Cataracts

Overview

A cataract is the clouding of the eye's natural lens (also known as the crystalline lens) which lies behind the iris and the pupil. Cataracts are the most common cause of vision loss in people over age 40 and are the leading cause of blindness in the world. Cataracts predominantly occur in the aging population. There are also forms of cataracts that occur that are congenital in nature, occur due to medication side effects, or complications of systemic diseases. 

Signs and symptoms

Cataracts usually progress slowly. Major symptoms of cataracts include experiencing hazy vision, requiring more light to see clearly, increasingly difficulty with glare especially during night driving, and changes in color perception. 

Prevention

There is a great deal of research that is sometimes in conflict regarding preventing or slowing cataract progression. One large study suggested that higher dietary intakes of vitamin E, lutein, and zeaxanthin significantly decreased cataract development/progression.
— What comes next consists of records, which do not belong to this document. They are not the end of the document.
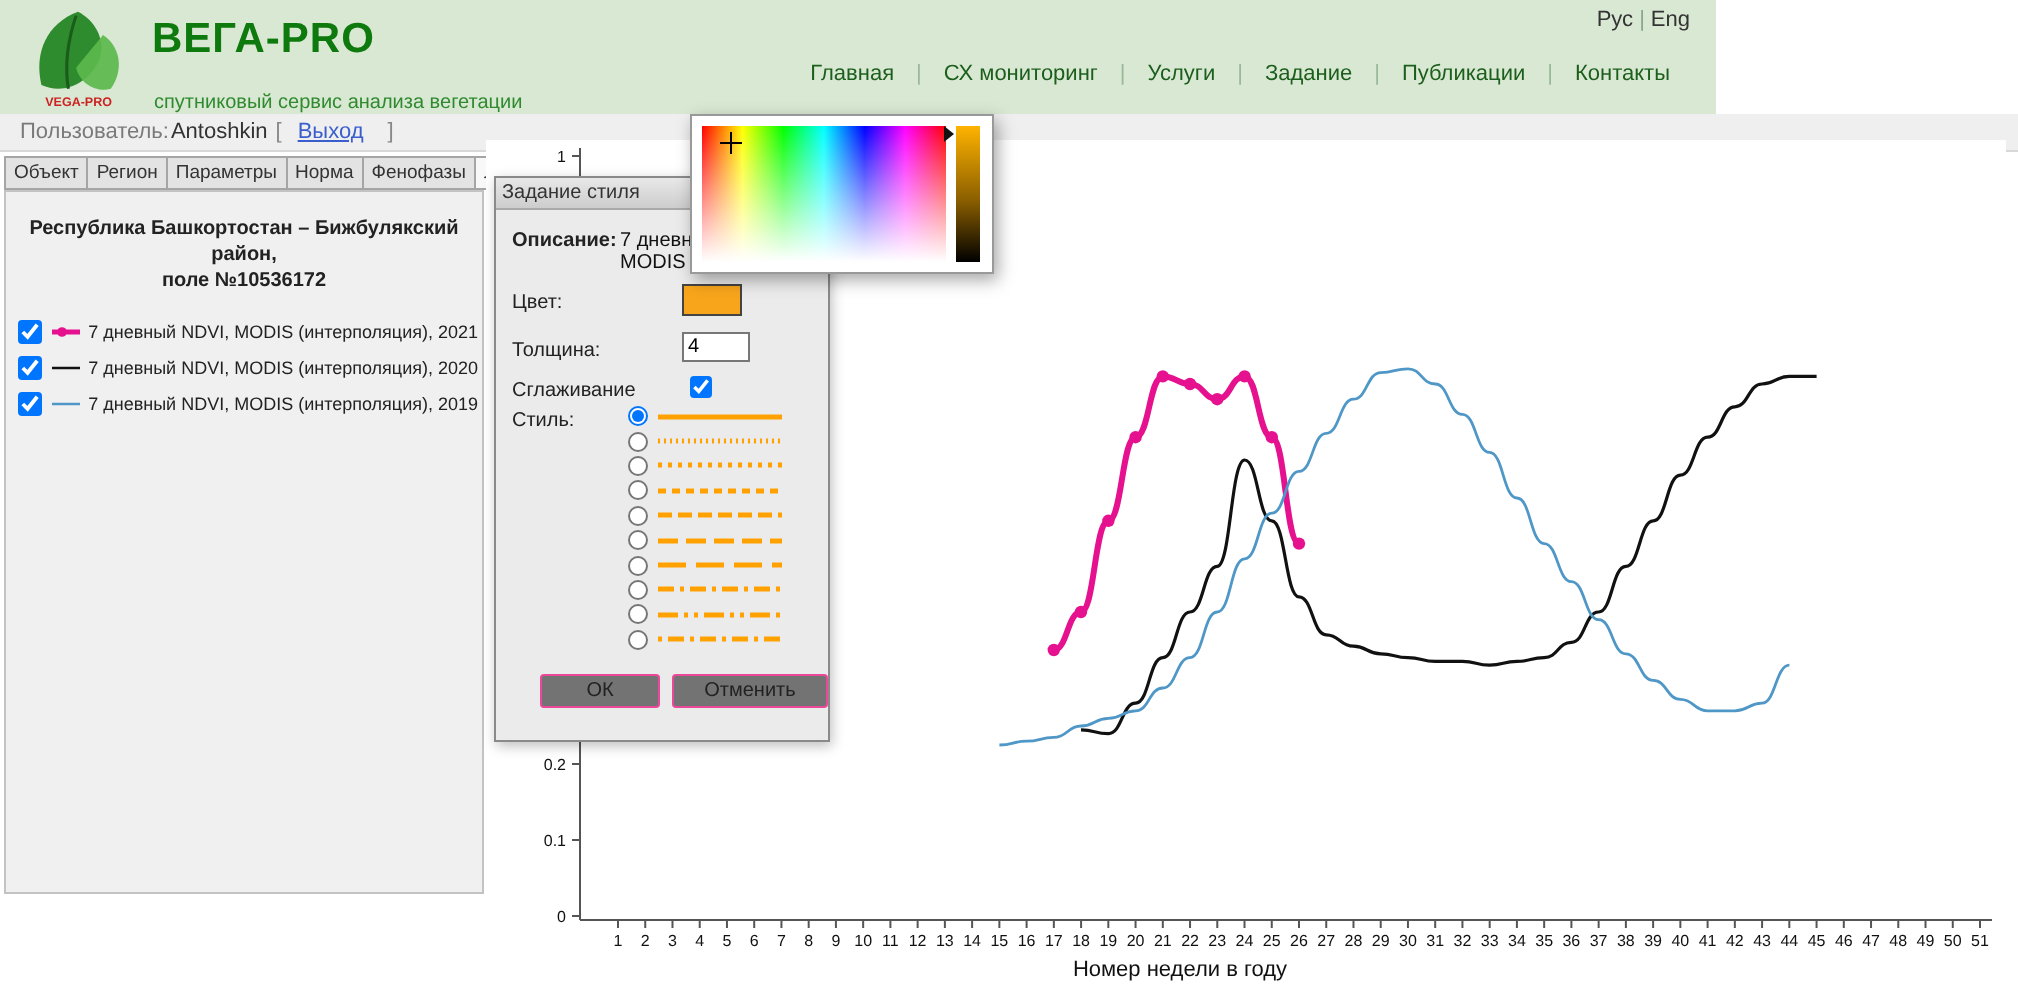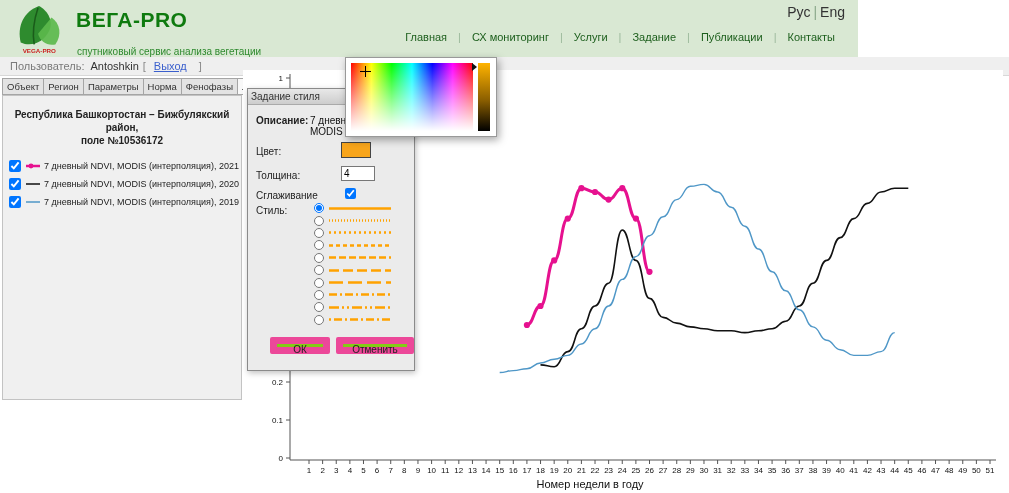"Рус | Eng" .lang { font-size: 14px -> 11px }
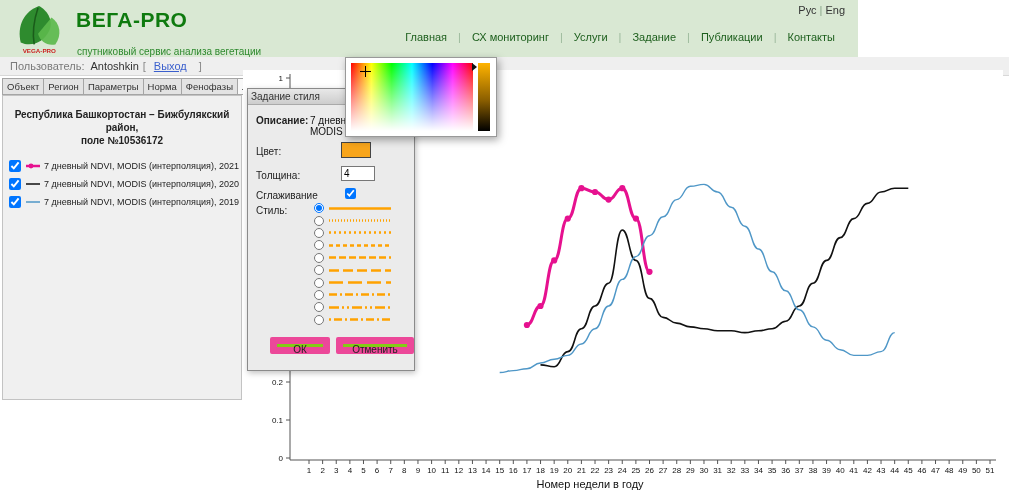"Antoshkin" .userbar .uname { margin-left: 6px -> 1px }
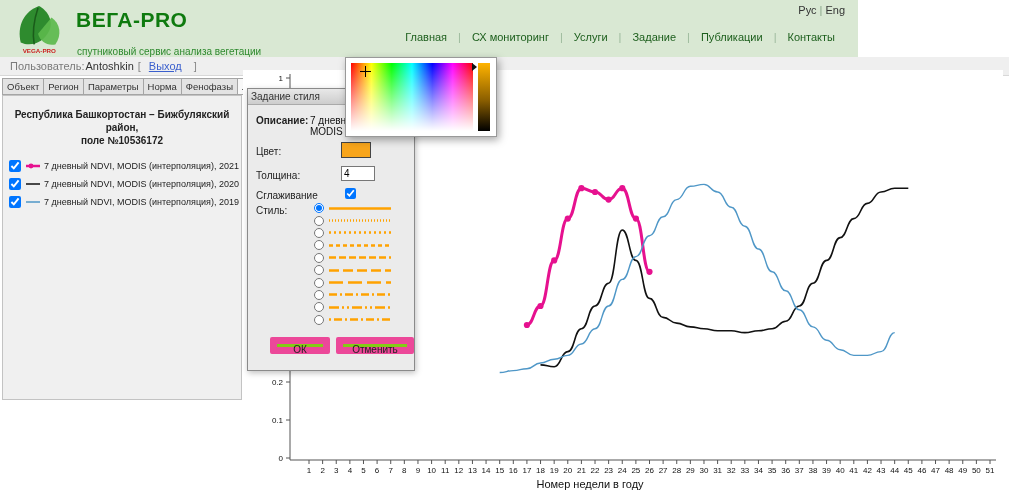"Республика Башкортостан – Бижбулякский" .left-panel { height: 305px -> 352px }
The most important set that can be taken is to protect against harmful UV radiation by wearing protective sunglasses when outdoors. 

Treatment

When symptoms begin to appear, the best course of action is to ensure that you are wearing your most current spectacle prescription with anti-reflective coating. Others find increasing lighting for difficult tasks to be helpful. Once the cataract has progressed enough to seriously impair your vision, it is important to consider cataract extraction. 


Cataract surgery has become the best way to improve the quality of your vision. A surgeon removes the cloudy lens and replaces it with a plastic intraocular lens (IOL) that improves your vision at distance. There are more advanced IOLs available that correct astigmatism, near vision, or provide an extended range of focus.